### Consegna:
Per favore, riporta per intero il testo su Syd Barrett, senza cambiare nulla.

### Sezione di testo:
------------------------------------------------

1965 è la nascita, avvenuta alle falde di un mito chiamato Syd, Syd Barrett. Syd è stato un ragazzo inglese degli anni sessanta, precoce, geniale, fragile, poliedrico e, dicono, pazzo. Si specchiò nell’altra faccia del successo, la persecuzione, e ne fu trasformato in pietra. Pietra miliare.
Syd Barrett
Non fu molto complesso il viaggio disperato e maledetto di Syd: l’appassionata attitudine alla musica, alla chitarra, al blues, poi, all’improvviso, l’inaspettato, quando fu reclutato da Roger Waters, suo amico di infanzia a Cambridge, per incidere sull’era delle decisioni, quelle che si prendono solo a venti anni fondando un gruppo che all’origine denominò “The Pink Floyd Sound”, venne di seguito il senso di appartenenza a qualcosa che ogni artista novizio prova: la speranza, condivisa con l’amico Roger e gli altri due componenti della band, Nick Mason e Richard Wright; alla fine, dirompente, arrivò il successo e, di interessante, la legittimazione artistica. “Arnold Layne” è uno dei primi singoli del gruppo, solo di Barrett in realtà, ed è un tuono nella feconda scena “underground” britannica della seconda metà degli anni sessanta. Arnold è un travestito che ruba abiti femminili “stesi ad asciugare” e lo fa nella grigia Inghilterra di quell’epoca, accompagnato da una base musicale ficcante ed ipnotica, compreso l’organo Hammond di Wright, che fa sprizzare fuori dalle radio la libertà intesa come pura espressività, ovvero Sua Maestà “la meta di ogni artista”. E una tale espressività non poteva non trovare censure, appelli moralistici di negazione, era troppo per il pensiero unico: povero pensiero unico distrutto dalla voce improvvisa, che arriva da chissà dove, e per nulla conciliante di Syd. Nell’inciso della canzone, il rito d’iniziazione della band, è suggerito, come un graffio insinuante e sarcastico, un interrogativo per tutti: “Why can’t you see?”. Perché non riuscite a vedere chi siamo e cosa cantiamo, dice Syd, siamo i più rivoluzionari, sono un poeta dalla grandezza immensa e voi non lo vedete. Ma si capirà, caro pazzo diamante Syd, si capirà, vecchio Syd. Syd che ha raggiunto troppo presto il segreto.

------------------------------------------------

### Dati registrati:
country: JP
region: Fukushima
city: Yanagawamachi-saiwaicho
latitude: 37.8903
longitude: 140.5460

------------------------------------------------

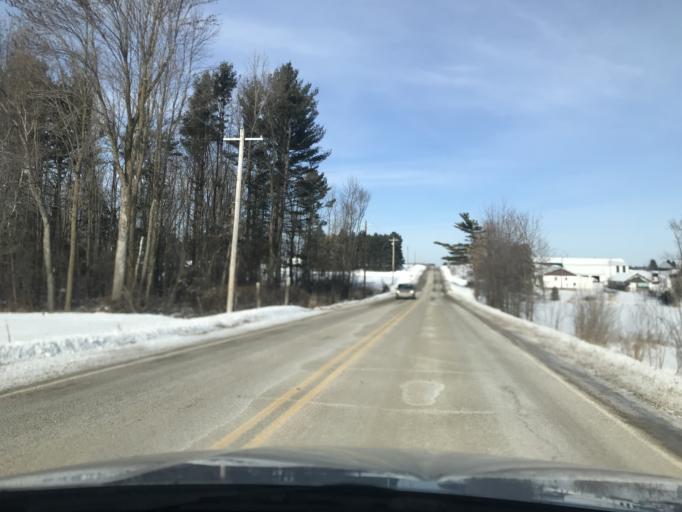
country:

------------------------------------------------

### Risposta corretta:
1965 è la nascita, avvenuta alle falde di un mito chiamato Syd, Syd Barrett. Syd è stato un ragazzo inglese degli anni sessanta, precoce, geniale, fragile, poliedrico e, dicono, pazzo. Si specchiò nell’altra faccia del successo, la persecuzione, e ne fu trasformato in pietra. Pietra miliare.
Syd Barrett
Non fu molto complesso il viaggio disperato e maledetto di Syd: l’appassionata attitudine alla musica, alla chitarra, al blues, poi, all’improvviso, l’inaspettato, quando fu reclutato da Roger Waters, suo amico di infanzia a Cambridge, per incidere sull’era delle decisioni, quelle che si prendono solo a venti anni fondando un gruppo che all’origine denominò “The Pink Floyd Sound”, venne di seguito il senso di appartenenza a qualcosa che ogni artista novizio prova: la speranza, condivisa con l’amico Roger e gli altri due componenti della band, Nick Mason e Richard Wright; alla fine, dirompente, arrivò il successo e, di interessante, la legittimazione artistica. “Arnold Layne” è uno dei primi singoli del gruppo, solo di Barrett in realtà, ed è un tuono nella feconda scena “underground” britannica della seconda metà degli anni sessanta. Arnold è un travestito che ruba abiti femminili “stesi ad asciugare” e lo fa nella grigia Inghilterra di quell’epoca, accompagnato da una base musicale ficcante ed ipnotica, compreso l’organo Hammond di Wright, che fa sprizzare fuori dalle radio la libertà intesa come pura espressività, ovvero Sua Maestà “la meta di ogni artista”. E una tale espressività non poteva non trovare censure, appelli moralistici di negazione, era troppo per il pensiero unico: povero pensiero unico distrutto dalla voce improvvisa, che arriva da chissà dove, e per nulla conciliante di Syd. Nell’inciso della canzone, il rito d’iniziazione della band, è suggerito, come un graffio insinuante e sarcastico, un interrogativo per tutti: “Why can’t you see?”. Perché non riuscite a vedere chi siamo e cosa cantiamo, dice Syd, siamo i più rivoluzionari, sono un poeta dalla grandezza immensa e voi non lo vedete. Ma si capirà, caro pazzo diamante Syd, si capirà, vecchio Syd. Syd che ha raggiunto troppo presto il segreto.